**作業内容:**
ナマズ食の歴史を扱った本文のうち、「食用に薬用!西洋人医師も興味深く観察した江戸期のナマズ食」を含む語句から始まり「さに捉えどころのない魚です。」で終わる部分を、一字一句そのまま書き写してください。

**検討用本文:**

前回は、中世までの日本人とナマズの関わりについて紹介しましたが、今回は近世から現代までのナマズにまつわるお話を紹介致します。近世以降、特に江戸時代はナマズに関係する文化が非常に盛んでした。
食用に薬用!西洋人医師も興味深く観察した江戸期のナマズ食
江戸時代は、南蛮貿易やキリスト教徒の影響もあって家畜の肉を食べた戦国時代と異なり、魚料理が非常に栄えた時代でした。それはナマズも同じで、中世のように煮る以外にも杉焼や練り物、鍋焼などバリエーションが豊富になります。現代と同様に、かば焼きで賞味することも始まっていました。
しかし、元禄10年(1697年)にまとめられた『本朝食鑑』と言う書物では食味の良さを褒めつつも、蒲鉾の原料になったり、膾にするくらいしか使い道がないと記されています。また、地域によっては神聖視されて捕獲と食用がタブーとなる事もあり、熊本県の阿蘇神社などが有名です。
一方、幕末に来日したドイツ人の医学者・シーボルトによる『日本動物誌』では、ナマズは食用より薬用として用いられていたとする記述があります。好んで食べる人もいれば、神の使いとして崇める人もいて、かつ外国人の視点から見れば薬用生物だったナマズは、まさに捉えどころのない魚です。

**確認データ:**
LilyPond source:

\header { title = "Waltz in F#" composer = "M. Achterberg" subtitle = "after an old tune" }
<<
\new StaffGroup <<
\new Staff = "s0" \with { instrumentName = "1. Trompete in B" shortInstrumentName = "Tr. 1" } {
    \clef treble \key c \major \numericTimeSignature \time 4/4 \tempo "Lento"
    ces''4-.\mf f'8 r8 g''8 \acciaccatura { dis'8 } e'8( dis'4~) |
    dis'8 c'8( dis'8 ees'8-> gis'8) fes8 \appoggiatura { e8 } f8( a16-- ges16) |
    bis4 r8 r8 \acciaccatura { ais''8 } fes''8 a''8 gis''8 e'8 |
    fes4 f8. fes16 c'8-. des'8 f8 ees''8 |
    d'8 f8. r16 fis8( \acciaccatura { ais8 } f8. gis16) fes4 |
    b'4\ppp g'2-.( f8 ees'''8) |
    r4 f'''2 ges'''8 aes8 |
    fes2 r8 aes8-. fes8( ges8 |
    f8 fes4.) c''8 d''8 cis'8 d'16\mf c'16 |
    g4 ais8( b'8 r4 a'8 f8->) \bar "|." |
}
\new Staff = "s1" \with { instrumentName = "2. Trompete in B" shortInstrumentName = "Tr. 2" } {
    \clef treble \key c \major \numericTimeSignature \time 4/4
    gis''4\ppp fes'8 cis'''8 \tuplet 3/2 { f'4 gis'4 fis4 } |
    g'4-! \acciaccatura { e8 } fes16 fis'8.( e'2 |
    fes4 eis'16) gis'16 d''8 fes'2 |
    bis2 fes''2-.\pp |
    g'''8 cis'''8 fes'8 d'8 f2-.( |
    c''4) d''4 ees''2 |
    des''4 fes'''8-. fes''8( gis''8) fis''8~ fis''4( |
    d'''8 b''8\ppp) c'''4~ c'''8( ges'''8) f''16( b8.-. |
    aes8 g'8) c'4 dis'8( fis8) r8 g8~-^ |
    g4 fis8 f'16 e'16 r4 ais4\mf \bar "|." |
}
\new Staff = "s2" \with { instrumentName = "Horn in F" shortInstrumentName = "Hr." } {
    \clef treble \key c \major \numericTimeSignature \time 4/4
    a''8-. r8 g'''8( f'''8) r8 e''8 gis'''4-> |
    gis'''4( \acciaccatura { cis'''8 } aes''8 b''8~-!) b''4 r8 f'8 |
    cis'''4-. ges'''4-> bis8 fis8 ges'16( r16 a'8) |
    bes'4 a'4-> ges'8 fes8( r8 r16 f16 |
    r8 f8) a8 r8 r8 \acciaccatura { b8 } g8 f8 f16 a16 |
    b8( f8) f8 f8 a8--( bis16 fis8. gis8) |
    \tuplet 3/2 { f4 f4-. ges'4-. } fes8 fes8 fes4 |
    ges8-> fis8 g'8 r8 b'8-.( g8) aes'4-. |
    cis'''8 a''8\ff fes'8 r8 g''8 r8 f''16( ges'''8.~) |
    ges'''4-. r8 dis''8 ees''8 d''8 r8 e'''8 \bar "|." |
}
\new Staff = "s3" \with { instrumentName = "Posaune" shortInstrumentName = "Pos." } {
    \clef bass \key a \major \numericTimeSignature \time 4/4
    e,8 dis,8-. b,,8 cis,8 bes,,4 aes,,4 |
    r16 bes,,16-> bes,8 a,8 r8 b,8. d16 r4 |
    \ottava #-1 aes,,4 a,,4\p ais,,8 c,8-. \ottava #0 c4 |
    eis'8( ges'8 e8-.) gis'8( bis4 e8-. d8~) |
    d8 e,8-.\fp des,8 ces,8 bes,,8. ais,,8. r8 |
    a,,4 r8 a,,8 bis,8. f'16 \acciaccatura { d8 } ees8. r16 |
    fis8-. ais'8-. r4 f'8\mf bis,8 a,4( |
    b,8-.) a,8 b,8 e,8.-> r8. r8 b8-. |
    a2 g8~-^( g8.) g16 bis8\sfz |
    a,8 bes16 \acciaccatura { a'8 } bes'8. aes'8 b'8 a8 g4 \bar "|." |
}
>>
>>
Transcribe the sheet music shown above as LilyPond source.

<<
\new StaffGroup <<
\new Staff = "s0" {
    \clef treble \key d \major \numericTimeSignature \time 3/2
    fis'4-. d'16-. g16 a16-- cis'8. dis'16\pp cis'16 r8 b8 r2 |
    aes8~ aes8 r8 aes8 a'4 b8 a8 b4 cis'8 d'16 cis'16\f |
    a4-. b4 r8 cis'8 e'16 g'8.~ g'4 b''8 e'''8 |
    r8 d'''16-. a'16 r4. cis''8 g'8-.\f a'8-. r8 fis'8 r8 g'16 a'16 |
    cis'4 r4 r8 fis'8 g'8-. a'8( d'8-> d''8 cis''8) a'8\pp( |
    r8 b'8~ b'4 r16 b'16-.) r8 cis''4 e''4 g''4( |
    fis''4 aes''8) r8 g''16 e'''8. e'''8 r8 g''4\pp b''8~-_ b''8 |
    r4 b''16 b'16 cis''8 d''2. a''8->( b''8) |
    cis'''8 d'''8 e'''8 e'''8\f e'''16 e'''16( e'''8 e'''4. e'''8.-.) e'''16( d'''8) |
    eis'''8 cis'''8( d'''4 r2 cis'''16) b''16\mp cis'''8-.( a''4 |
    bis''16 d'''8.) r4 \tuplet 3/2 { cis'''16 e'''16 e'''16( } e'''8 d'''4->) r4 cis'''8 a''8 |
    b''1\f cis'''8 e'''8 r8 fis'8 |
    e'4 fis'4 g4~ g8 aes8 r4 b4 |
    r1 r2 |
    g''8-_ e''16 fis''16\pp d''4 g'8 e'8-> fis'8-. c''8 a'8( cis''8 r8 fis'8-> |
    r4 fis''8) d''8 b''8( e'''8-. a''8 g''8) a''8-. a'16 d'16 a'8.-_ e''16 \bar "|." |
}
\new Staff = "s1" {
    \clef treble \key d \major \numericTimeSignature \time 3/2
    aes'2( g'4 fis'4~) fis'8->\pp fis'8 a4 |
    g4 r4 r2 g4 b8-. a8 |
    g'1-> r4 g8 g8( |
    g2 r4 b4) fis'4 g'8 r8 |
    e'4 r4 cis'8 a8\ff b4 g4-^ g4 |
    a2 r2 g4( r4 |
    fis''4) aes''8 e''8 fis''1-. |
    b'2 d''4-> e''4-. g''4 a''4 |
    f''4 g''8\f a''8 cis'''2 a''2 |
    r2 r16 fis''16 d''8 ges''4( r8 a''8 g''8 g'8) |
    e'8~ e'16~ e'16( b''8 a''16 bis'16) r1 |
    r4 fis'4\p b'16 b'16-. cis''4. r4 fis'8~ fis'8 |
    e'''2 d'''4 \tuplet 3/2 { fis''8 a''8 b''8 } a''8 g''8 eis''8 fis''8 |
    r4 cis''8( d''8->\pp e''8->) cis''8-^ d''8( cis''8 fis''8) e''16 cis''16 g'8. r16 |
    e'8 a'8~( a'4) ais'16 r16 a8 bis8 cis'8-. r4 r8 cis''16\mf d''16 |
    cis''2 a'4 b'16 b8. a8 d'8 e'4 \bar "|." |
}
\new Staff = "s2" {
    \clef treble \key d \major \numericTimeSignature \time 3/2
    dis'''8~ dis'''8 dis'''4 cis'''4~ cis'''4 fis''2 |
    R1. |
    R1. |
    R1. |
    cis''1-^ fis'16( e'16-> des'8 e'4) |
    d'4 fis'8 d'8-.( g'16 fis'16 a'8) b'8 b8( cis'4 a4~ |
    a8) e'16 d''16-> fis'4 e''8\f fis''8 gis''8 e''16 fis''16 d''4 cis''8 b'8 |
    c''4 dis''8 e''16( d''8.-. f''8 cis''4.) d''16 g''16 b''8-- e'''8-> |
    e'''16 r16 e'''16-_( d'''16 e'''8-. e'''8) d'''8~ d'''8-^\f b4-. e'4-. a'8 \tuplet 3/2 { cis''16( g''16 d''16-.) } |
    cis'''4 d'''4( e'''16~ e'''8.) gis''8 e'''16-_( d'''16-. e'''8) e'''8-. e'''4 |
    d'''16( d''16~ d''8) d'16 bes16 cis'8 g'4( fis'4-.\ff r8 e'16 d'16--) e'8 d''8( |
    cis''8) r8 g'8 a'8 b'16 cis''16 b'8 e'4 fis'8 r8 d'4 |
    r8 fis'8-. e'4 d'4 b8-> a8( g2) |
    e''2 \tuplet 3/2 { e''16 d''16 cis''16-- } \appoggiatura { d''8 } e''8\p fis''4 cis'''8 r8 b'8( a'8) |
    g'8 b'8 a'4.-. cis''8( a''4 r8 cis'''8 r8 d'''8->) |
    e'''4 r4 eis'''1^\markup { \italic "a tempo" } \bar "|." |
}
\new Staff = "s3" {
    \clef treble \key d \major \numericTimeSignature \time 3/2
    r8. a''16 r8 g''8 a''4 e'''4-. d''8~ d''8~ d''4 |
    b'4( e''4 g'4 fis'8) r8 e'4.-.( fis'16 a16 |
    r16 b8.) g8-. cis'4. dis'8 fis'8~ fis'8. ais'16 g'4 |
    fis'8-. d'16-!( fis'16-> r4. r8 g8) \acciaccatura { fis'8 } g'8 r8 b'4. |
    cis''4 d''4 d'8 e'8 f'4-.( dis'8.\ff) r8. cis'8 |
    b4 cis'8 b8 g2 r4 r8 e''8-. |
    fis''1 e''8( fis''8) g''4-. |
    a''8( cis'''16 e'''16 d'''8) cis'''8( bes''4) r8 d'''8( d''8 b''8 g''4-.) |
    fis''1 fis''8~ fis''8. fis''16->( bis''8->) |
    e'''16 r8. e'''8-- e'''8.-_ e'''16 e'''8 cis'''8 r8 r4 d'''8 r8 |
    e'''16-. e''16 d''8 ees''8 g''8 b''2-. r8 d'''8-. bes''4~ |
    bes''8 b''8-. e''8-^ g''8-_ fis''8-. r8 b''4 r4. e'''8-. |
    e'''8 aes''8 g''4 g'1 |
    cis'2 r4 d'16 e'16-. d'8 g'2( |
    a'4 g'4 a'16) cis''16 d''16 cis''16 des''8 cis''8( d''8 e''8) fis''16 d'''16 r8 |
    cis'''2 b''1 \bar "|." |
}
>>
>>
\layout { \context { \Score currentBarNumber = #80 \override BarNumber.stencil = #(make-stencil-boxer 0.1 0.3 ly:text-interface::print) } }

**回答:**
食用に薬用!西洋人医師も興味深く観察した江戸期のナマズ食
江戸時代は、南蛮貿易やキリスト教徒の影響もあって家畜の肉を食べた戦国時代と異なり、魚料理が非常に栄えた時代でした。それはナマズも同じで、中世のように煮る以外にも杉焼や練り物、鍋焼などバリエーションが豊富になります。現代と同様に、かば焼きで賞味することも始まっていました。
しかし、元禄10年(1697年)にまとめられた『本朝食鑑』と言う書物では食味の良さを褒めつつも、蒲鉾の原料になったり、膾にするくらいしか使い道がないと記されています。また、地域によっては神聖視されて捕獲と食用がタブーとなる事もあり、熊本県の阿蘇神社などが有名です。
一方、幕末に来日したドイツ人の医学者・シーボルトによる『日本動物誌』では、ナマズは食用より薬用として用いられていたとする記述があります。好んで食べる人もいれば、神の使いとして崇める人もいて、かつ外国人の視点から見れば薬用生物だったナマズは、まさに捉えどころのない魚です。